Place the Mason jar in a pot or coffee can with about 4 inches of boiling water. This gives a double-boiler effect, which is the safest way to melt waxes and greases.
When the ingredients in the jar are thoroughly melted, stir well with a clean stick or a disposable chopstick. Remove from water and allow to cool at room temperature (trying to speed cooling by placing in the refrigerator may cause the ingredients to separate).
This creates a lubricant nearly identical to a well-known black powder lubricant sold commercially.
Some sharp-eyed shooters will note that paraffin is a petroleum product, and such products are pure poison when mixed with black powder. Though many older black powder manuals may recommend using automotive grease and such, knowledgeable shooters avoid it.
Mixing black powder with petroleum products causes a hard, tarry fouling that is difficult to remove and clogs the rifling, affecting accuracy.
Yet, paraffin doesn't seem to do this. In a separate post, a chemist explained that paraffin lacks the hydrocarbons of other petroleum products. Apparently, these hydrocarbons are the offender.
All I know is that the above lubricant works very well with black powder, despite its paraffin ingredient. I believe the paraffin is essential; it increases the lubricant's melting point and adds stiffness to felt wads and cloth patches, which helps scrape out fouling.
To lubricate felt wads, such as those used in cap and ball revolvers, or muzzleloading rifle patches, place a small amount of the lubricant in a clean tuna or cat food can.
Melt on a burner at a very low heat. You don't need to fry the lubricant, just melt it.
Drop your revolver wads or patches into the can and stir them around with a clean stick until all wads or patches are saturated. Allow to cool at room temperature; hastening cooling by placing in the refrigerator may cause the ingredients to separate.
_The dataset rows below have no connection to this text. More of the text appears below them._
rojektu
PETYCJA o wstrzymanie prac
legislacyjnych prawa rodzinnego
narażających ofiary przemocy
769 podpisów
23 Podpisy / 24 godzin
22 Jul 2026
After cool, snap a plastic lid (available in the pet food aisle) over the can and store in a cool, dry place. This keeps dust and crud out and retains the lubricant's natural moistness.
I don't bother to squeeze out the excess lubricant from patches or wads but use them as-is.
This is an excellent bullet lubricant for all black powder uses. I also use it to lubricate cast bullets for my .44-40 and .45-70 rifles. I've tried it with .357 Magnum bullets at up to 1,200 feet per second and it prevents leading. I haven't tried it at a higher velocity in the .357 or other calibers, but may someday.
I've used the Ox-Yoke felt Wonder Wads in the past and their dry lubricant is okay, but in my experience the wads lack enough lubricant to keep fouling soft on long-barreled revolvers or rifles.
In cap and ball revolvers, seat the wad firmly on the powder first, then seat the ball. This way, should you forget to charge a chamber with powder, it's easier to remove a felt wad than it is a lead ball.
In the muzzleloading rifle, seat the wad firmly on the powder first, then follow it with a patched round ball. Wads such as these don't work well with hollow-based bullets such as the traditional Minie'. The wad interferes with the gases expanding the bullet's skirt to engage the rifling.
In my .45-70, I seat a well-lubricated wad firmly on the black powder, then seat the bullet. This requires a slight reduction in powder to compensate for the wad's volume but it sure makes for some clean shooting.
This old-time lubricant recipe is a good one. It's inexpensive, versatile and rivals any commercially made lubricant made for black powder. It's about all I use anymore.